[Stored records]
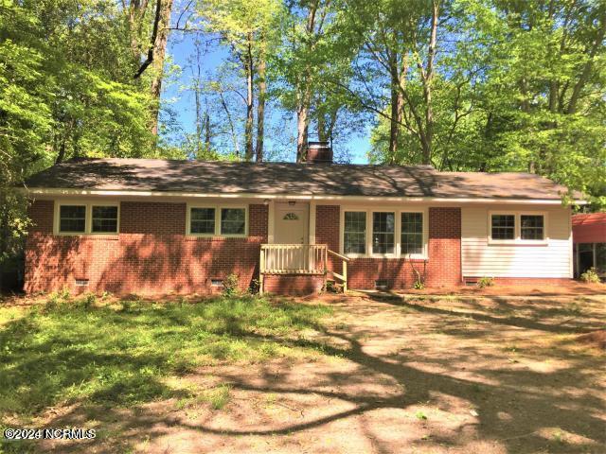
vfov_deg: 48.2
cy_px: 227
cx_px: 303
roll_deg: -2.6
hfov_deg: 61.7
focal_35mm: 29
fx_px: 508
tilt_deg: +3.9
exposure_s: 1/648
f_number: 2.2
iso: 32
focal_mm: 4.15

(To do) Your answer must be the full set of entries, set down exactly and without pictures.

(Exercise output)
vfov_deg: 48.2
cy_px: 227
cx_px: 303
roll_deg: -2.6
hfov_deg: 61.7
focal_35mm: 29
fx_px: 508
tilt_deg: +3.9
exposure_s: 1/648
f_number: 2.2
iso: 32
focal_mm: 4.15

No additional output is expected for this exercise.